Young people today have grown up surrounded by troubling news of climate related storms, flooding, drought, ocean pollution, ecosystem devastation and the deforestation of the Amazon Rainforest. This is a generation that has not only come to witness the ‘slow violence’ of climate change but is also expected to deal with its consequences. Therefore, it is not surprising that 59% of young people aged 16-25 are ‘very’ or ‘extremely’ worried about climate change, with 45% saying that these feelings negatively impact them every day.
Thus far, ‘climate anxiety’ has been largely neglected from the climate change education agenda. However, the serious mental health implications of this issue mean that it is time for climate education leaders to pursue a strategy interlinked with climate anxiety considerations.
What is climate anxiety?
Increasingly prevalent feelings of fear, grief and overwhelm regarding the climate crisis have led to the development of new terms in response to this.
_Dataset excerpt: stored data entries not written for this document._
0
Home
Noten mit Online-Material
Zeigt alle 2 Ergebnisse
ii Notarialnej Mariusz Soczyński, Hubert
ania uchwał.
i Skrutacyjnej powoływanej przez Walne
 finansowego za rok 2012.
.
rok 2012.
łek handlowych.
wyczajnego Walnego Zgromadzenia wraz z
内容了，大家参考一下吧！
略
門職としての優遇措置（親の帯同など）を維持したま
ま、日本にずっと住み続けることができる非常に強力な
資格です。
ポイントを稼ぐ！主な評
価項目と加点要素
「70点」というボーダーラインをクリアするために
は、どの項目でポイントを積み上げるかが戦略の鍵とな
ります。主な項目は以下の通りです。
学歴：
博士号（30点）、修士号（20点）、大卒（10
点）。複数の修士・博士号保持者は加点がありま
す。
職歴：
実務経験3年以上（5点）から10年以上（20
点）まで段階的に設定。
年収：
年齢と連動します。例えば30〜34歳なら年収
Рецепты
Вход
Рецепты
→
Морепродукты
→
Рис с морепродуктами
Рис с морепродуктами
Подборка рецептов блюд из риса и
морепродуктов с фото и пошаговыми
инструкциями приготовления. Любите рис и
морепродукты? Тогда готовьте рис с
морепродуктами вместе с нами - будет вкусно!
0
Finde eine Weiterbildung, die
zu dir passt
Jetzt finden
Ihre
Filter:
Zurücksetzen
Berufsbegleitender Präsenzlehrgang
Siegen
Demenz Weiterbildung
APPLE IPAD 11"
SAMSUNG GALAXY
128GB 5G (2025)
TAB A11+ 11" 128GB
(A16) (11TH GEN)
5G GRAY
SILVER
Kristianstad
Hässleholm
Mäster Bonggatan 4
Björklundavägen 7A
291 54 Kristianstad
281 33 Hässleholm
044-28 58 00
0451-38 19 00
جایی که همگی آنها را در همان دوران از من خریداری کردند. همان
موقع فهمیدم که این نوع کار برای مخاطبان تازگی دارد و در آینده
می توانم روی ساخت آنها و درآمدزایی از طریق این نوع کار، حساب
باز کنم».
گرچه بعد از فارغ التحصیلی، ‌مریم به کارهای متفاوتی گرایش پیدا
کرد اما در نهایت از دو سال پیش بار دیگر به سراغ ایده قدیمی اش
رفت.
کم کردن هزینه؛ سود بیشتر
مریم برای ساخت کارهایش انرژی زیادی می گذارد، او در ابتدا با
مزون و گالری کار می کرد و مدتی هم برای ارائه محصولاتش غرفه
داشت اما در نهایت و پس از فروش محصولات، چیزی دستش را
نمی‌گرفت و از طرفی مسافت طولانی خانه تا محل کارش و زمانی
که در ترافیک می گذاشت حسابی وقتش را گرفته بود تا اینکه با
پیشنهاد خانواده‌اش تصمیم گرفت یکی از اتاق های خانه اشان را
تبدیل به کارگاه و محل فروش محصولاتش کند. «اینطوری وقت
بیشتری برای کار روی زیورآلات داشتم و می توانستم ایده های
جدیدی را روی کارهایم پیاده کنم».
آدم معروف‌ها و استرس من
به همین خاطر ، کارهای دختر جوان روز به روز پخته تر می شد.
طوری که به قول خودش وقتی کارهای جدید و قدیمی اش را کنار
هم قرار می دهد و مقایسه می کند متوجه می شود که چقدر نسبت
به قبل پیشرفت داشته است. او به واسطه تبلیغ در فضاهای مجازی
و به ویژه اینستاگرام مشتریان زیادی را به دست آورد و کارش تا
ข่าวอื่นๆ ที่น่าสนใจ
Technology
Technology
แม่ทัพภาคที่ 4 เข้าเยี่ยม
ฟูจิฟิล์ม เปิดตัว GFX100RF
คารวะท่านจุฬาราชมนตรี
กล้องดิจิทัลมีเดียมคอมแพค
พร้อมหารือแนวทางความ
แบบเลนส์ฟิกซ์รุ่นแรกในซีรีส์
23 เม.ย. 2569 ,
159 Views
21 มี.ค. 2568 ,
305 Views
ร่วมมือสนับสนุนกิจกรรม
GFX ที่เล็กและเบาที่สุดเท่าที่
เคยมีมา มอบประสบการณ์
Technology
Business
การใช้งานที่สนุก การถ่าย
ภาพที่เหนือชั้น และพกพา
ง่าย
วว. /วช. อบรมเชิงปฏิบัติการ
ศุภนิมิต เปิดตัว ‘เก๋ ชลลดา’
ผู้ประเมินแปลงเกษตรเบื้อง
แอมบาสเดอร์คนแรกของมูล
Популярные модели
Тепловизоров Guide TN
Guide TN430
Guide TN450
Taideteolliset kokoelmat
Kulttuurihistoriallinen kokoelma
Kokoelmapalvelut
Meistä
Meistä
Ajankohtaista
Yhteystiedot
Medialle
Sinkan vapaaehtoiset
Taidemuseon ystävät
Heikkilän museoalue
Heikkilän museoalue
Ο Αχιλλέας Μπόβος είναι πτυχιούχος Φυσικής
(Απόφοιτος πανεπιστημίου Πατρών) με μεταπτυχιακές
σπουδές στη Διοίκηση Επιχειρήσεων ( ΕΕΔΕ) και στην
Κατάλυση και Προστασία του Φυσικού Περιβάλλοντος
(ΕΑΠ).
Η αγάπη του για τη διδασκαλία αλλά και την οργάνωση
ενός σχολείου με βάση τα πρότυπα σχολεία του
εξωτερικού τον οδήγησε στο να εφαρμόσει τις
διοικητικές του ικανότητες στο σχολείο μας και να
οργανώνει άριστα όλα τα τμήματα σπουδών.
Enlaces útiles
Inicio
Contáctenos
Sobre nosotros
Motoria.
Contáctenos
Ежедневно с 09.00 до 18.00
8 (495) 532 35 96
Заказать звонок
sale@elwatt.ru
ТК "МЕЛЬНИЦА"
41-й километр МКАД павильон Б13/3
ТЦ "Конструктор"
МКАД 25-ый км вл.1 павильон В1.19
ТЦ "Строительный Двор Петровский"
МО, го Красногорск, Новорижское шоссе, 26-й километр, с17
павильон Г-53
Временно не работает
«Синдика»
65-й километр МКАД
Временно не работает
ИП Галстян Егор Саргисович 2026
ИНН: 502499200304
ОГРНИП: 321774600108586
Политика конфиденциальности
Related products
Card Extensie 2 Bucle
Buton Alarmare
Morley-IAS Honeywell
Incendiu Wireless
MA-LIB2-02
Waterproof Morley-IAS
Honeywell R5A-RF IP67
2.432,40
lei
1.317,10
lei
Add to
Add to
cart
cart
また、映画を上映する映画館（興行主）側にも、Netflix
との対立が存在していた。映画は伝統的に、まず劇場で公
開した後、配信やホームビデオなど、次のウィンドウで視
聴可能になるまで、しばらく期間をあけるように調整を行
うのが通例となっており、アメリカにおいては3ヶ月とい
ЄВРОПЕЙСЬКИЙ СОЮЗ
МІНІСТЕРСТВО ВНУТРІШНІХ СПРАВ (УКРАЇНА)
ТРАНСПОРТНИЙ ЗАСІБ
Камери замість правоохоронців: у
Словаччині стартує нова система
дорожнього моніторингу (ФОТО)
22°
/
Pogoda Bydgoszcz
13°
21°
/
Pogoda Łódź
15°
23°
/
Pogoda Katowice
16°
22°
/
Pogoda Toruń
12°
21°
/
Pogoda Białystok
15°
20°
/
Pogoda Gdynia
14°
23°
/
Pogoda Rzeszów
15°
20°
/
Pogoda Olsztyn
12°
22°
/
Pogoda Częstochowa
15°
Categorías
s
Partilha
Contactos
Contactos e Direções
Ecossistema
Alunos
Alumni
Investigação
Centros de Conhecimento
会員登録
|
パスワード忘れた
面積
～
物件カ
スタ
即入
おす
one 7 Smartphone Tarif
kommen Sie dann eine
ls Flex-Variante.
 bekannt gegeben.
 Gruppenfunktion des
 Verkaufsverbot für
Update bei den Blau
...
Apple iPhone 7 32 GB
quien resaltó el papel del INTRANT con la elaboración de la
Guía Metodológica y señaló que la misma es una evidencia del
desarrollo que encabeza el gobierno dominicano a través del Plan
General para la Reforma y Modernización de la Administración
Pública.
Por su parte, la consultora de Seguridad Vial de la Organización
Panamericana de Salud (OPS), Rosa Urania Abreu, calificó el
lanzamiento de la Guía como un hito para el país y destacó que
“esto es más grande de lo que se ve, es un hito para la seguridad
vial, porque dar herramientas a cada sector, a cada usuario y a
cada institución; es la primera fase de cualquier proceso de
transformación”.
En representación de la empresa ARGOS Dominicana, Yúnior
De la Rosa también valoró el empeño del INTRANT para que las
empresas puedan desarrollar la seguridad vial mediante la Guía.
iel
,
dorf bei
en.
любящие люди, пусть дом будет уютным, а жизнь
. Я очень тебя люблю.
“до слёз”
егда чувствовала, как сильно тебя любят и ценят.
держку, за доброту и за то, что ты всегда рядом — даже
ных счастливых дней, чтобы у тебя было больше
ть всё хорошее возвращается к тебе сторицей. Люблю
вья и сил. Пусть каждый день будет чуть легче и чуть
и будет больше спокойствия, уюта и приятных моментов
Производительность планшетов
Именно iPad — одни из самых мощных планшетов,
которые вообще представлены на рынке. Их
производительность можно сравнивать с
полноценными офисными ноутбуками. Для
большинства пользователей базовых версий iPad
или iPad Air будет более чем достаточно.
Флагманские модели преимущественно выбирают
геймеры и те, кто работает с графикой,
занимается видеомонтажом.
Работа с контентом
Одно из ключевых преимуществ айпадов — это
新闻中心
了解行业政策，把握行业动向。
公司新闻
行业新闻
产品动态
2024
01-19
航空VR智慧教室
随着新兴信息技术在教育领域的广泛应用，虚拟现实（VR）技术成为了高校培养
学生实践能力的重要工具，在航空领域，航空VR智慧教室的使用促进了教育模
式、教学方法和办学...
Terms such as climate anxiety, eco-grief, eco-anxiety, pre-traumatic stress and climate nihilism are becoming frequently used in climate change discourses to address these feelings.
In general, the concept of ecological grief (eco-grief) has been used to describe the lived or anticipated experiences of loss due to climate change, including the loss of species, meaningful landscapes, habitats, and ecosystems. Similarly, climate anxiety is understood to explain feelings of uncertainty, such as the loss of a predictable future, about how everyday life might change, and even feelings of abandonment. Climate change is a problem that often elicits feelings of anxiety because it touches on the roots of existentialism and doom, often inspiring hopelessness in individuals. Whilst defining these emotions helps us to raise awareness of the issue, to effectively engage with feelings of climate anxiety in our classrooms, we must better understand their sources, particularly in young people.
Young people and climate anxiety
There are a multitude of reasons why young people are anxious about climate change, and understanding these sources is vital to developing strategies to relieve these feelings in our classrooms. Outside of the classroom, students feel dissatisfied and betrayed by inadequate responses to the crisis, which in turn leads them to feel stripped of power and unable to contribute to a resolution. They feel stranded by the generation gap and see an older generation failing to create solutions to a problem that will affect their entire lives. Due to this, students feel incredibly fearful about their futures, to the extent that they are unable to even imagine what they might look like.
Unfortunately, the picture is not much better when it comes to young people’s educational encounters with climate change. Students are struggling to connect their climate change education to the rest of their lives, which leads students to feel ‘helpless’ in the face of climate change – they want to act but they do not know how, and the curriculum is not providing any pathways for them to carry out meaningful personal or social action. Moreover, the curriculum’s lack of effective support for the complex emotions that climate education gives rise to, as well as fears that negative emotions would not be taken seriously by tutors, can be devastating for students.
The University of Bristol itself is home to climate refugees and those with first hand experiences of climate related disasters and resulting threats to health, livelihoods, and social relationships. How are we engaging and considering those who have themselves felt the effects of climate change? Educational support must be provided for students who have climate trauma, and centring these often-marginalised voices is essential to this strategy.
What can we do?
A change is needed in how we approach climate education. We should encourage making climate education an active experience, to provide students with the opportunity to turn negative feelings of concern about the climate crisis into positive, motivating feelings that will enable them to realise their potential to become change-makers and innovators.
The following section outlines actionable points to develop a strategy that will engage climate anxiety in our classrooms; this involves both possible curriculum changes and tools educators can deploy to immediately begin supporting students.
Effective curriculum changes:
- Engage marginalised voices to co-create a curriculum that accounts for individuals with lived experiences of climate change devastation.
- Intertwine emotion and reason into climate education to create spaces for an intellectual exploration of emotions, where students feel their voice and opinions are respected and valued.
- Initiate collaboration between younger and older people to build mutual trust.
- Provide students with opportunities to explore personal and social action to address their concerns and engage them in methods of sustainable behaviours to ease feelings of helplessness.
Tools to enable students to explore their climate-related emotions:
- Use participatory drama (role-play) to deep dive into complex topics, whilst maintaining a sense of privacy.
- Undertake creative writing workshops to deal with feelings of climate anxiety.
- Use visualisation as a tool for maintaining hope – combine realistic outcomes for what the future could look like with personal hopes to motivate action.
Finally, the university should consider climate anxiety and its implications in its wider mental health strategy to raise awareness of the issue and protect young people’s mental health outcomes.